(Keypoint text descriptions)
BEGIN
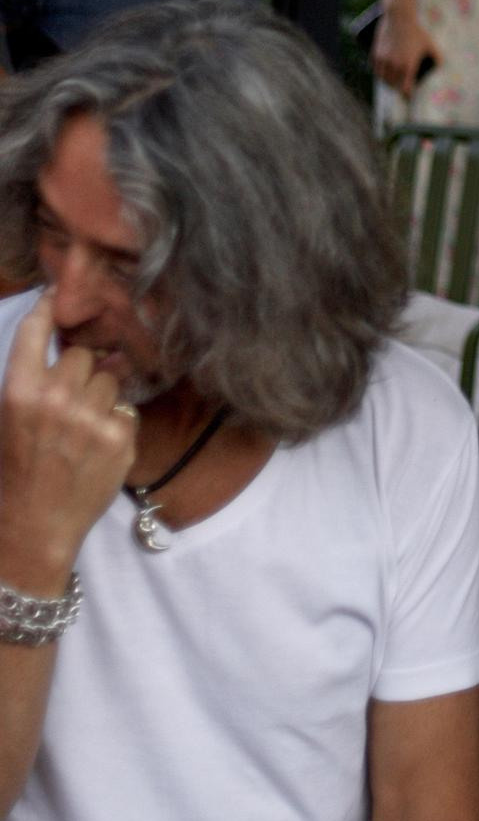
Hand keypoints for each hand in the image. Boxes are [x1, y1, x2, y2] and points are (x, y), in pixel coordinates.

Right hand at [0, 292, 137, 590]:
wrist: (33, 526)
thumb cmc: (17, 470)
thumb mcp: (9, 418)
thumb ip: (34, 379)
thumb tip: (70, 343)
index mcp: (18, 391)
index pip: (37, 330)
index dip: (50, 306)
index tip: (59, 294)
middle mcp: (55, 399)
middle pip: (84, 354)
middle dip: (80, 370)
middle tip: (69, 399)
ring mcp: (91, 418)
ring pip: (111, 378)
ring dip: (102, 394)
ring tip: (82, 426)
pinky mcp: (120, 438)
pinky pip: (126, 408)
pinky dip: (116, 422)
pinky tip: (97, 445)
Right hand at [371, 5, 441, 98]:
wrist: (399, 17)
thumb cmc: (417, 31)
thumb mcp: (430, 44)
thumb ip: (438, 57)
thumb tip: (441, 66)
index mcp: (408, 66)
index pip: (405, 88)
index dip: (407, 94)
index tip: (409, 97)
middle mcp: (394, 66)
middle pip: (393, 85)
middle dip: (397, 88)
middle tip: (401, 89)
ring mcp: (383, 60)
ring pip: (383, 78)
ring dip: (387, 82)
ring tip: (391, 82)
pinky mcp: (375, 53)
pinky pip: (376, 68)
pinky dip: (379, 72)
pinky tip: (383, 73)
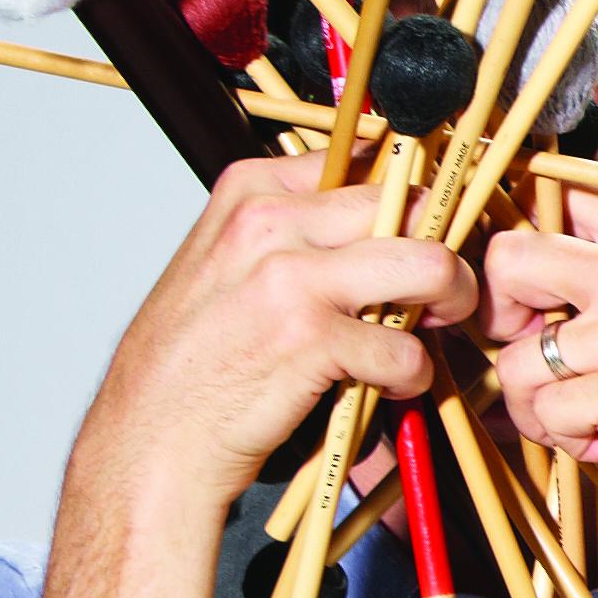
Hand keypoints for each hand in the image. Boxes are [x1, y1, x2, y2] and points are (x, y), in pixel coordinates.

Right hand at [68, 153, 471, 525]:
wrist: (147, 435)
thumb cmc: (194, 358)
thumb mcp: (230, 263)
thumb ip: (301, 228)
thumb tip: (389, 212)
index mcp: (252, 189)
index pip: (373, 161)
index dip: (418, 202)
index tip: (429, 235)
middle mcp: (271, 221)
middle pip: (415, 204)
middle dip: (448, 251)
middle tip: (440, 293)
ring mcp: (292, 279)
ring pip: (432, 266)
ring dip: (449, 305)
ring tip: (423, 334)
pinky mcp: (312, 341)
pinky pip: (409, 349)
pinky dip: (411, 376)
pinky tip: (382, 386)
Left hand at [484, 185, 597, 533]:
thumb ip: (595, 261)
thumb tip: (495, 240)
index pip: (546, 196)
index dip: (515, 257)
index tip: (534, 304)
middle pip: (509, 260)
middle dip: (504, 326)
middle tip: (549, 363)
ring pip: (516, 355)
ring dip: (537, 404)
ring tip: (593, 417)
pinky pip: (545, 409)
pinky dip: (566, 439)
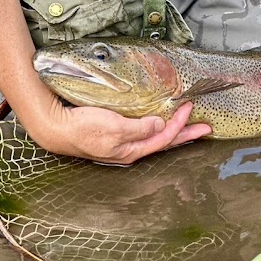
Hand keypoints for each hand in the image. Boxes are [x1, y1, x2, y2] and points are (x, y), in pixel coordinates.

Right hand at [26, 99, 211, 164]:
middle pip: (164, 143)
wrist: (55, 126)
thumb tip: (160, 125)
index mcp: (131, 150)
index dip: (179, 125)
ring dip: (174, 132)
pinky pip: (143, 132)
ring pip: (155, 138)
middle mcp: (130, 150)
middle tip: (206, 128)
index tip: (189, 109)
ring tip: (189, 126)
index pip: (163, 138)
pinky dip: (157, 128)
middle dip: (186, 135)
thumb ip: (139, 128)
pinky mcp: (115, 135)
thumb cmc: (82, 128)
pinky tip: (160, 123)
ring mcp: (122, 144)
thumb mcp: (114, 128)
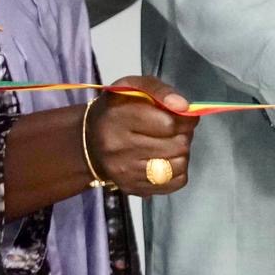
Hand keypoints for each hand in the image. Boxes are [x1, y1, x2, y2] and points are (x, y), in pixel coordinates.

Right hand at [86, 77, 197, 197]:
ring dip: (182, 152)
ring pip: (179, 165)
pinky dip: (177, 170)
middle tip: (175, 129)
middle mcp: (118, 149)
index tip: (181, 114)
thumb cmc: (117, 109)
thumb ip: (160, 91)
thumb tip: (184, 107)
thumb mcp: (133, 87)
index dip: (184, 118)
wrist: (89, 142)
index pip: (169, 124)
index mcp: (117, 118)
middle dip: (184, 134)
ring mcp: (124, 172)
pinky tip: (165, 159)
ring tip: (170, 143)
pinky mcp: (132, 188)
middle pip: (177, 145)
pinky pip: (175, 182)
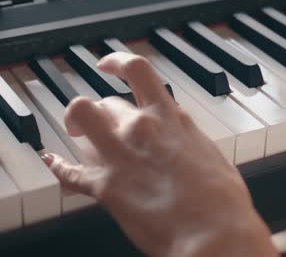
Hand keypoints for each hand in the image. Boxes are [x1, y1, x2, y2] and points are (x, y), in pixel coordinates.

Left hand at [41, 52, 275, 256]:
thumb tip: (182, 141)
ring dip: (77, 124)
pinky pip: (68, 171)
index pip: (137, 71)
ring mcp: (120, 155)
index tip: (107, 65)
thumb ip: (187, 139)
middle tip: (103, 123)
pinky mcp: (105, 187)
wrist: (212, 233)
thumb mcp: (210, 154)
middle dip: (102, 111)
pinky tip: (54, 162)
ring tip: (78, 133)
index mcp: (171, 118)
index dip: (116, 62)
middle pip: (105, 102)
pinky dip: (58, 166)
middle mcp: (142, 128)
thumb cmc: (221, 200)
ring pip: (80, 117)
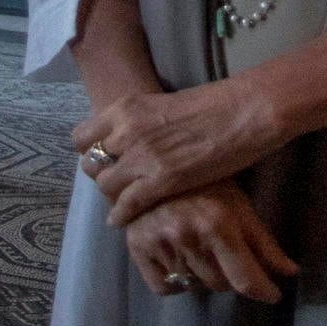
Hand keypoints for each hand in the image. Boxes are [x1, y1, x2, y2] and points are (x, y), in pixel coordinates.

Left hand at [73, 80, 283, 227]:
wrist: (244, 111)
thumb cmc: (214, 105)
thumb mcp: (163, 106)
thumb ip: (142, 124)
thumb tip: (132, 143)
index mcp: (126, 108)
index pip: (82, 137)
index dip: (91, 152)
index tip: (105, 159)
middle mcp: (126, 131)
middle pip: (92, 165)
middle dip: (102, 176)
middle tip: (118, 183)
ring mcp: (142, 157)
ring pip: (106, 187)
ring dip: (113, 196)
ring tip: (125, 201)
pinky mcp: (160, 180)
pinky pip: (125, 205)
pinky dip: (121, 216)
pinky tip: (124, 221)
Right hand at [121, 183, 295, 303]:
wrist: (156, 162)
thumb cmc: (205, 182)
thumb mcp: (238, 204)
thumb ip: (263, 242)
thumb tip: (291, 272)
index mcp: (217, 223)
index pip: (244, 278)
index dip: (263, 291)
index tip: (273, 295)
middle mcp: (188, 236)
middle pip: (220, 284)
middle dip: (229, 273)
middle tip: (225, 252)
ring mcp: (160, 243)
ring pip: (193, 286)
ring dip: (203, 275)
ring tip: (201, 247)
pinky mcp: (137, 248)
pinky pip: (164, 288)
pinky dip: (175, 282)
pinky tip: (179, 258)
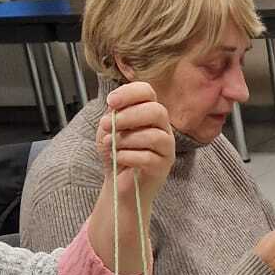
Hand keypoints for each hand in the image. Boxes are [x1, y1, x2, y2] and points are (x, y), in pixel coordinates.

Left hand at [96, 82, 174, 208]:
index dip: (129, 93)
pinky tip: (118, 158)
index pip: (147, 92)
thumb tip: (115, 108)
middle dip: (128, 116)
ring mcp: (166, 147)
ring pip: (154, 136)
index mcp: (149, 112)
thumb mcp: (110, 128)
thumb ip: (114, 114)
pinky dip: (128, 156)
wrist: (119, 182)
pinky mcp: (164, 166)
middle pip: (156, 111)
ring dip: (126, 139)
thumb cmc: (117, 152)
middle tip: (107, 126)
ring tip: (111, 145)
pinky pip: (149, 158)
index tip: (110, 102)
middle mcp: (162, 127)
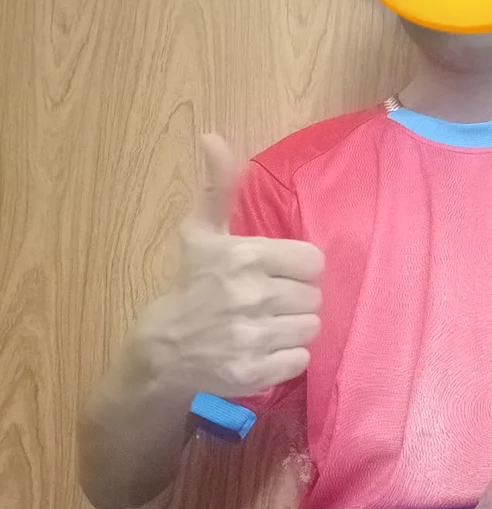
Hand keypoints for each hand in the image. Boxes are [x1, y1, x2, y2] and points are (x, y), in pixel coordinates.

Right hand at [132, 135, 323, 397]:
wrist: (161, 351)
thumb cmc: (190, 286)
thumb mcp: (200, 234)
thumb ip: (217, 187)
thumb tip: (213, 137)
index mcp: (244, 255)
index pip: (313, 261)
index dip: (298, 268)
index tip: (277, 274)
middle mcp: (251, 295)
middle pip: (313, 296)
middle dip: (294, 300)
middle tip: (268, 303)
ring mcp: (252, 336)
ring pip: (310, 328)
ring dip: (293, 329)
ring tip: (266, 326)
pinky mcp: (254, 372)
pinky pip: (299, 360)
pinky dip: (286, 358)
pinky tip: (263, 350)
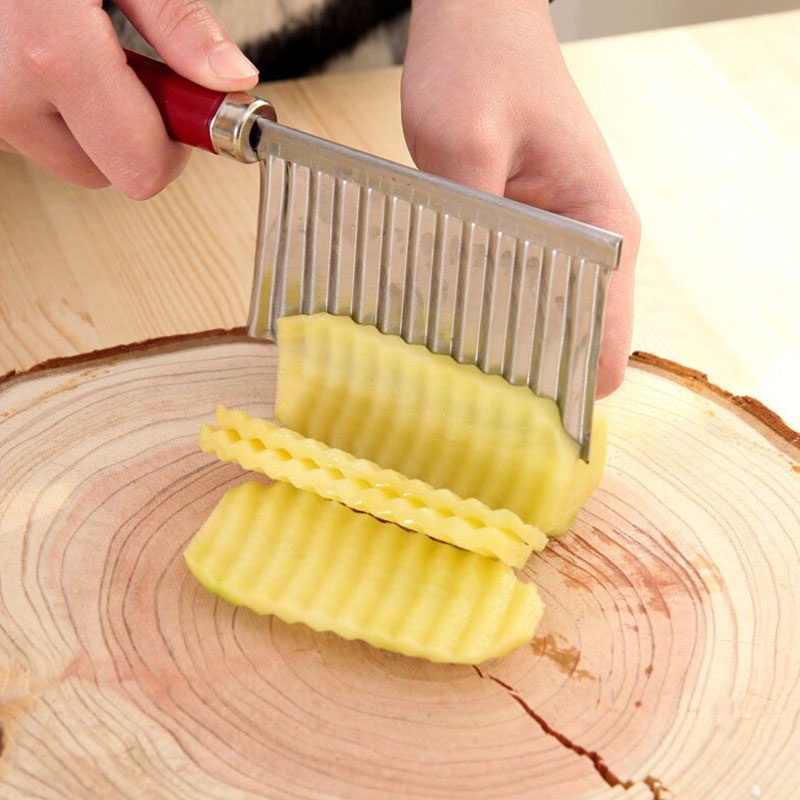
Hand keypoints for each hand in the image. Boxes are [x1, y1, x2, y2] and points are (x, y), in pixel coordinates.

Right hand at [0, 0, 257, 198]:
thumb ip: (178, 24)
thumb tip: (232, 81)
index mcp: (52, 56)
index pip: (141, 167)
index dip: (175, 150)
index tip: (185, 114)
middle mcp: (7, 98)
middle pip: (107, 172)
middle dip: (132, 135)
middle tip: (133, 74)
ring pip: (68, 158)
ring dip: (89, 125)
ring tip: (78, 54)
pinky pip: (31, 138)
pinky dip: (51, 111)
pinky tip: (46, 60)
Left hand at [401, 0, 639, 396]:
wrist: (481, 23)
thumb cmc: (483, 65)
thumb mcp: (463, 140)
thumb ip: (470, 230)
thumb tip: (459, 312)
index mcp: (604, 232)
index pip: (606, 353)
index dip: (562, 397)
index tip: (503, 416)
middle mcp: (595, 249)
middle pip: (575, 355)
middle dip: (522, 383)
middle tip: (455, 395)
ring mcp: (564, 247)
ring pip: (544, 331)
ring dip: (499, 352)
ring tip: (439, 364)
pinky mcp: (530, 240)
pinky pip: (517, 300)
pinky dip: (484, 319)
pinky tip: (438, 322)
END
Directions for this task: What should come back is an exact copy of the lines above from the line with "ring mcp: (91, 418)" to the line with "pinky mcp: (312, 341)", both included, minus the pictures.

Output for this exercise:
ring mcp: (91, 418)
ring pip: (111, 378)
ring dip: (102, 394)
ring tip: (82, 426)
pinky mcp: (120, 438)
pinky pip: (126, 408)
pinky dip: (116, 422)
pinky tip: (97, 445)
Right hand at [371, 5, 441, 98]:
wrist: (399, 17)
thumb cmc: (417, 31)
thumb mcp: (430, 44)
thumb ip: (438, 57)
thumb tip: (441, 66)
index mcp: (408, 66)
index pip: (405, 88)
index dip: (407, 94)
index tip: (409, 97)
middle mcp: (394, 66)
middle pip: (393, 85)
middle dip: (397, 88)
middle tip: (401, 89)
ring mcp: (383, 60)
ring pip: (383, 78)
ring dip: (387, 82)
ring tip: (391, 82)
pinky mcp: (375, 53)
pinky pip: (376, 68)
pinky dip: (379, 72)
pinky tip: (383, 73)
Hand keypoints for each hand in the image. Boxes are [x1, y1, x2, y2] and points are (x, y), in pixel coordinates.

Right hand at [68, 153, 471, 525]:
wrist: (147, 435)
thumb cmc: (194, 358)
thumb mcp: (230, 263)
thumb ip: (301, 228)
thumb tip: (389, 212)
index mcp: (252, 189)
index pip: (373, 161)
index dip: (418, 202)
index tip: (429, 235)
middle mcp: (271, 221)
middle pip: (415, 204)
middle dip: (448, 251)
middle tip: (440, 293)
ring mcp: (292, 279)
ring pip: (432, 266)
ring dip: (449, 305)
ring tip: (423, 334)
pinky mcp: (312, 341)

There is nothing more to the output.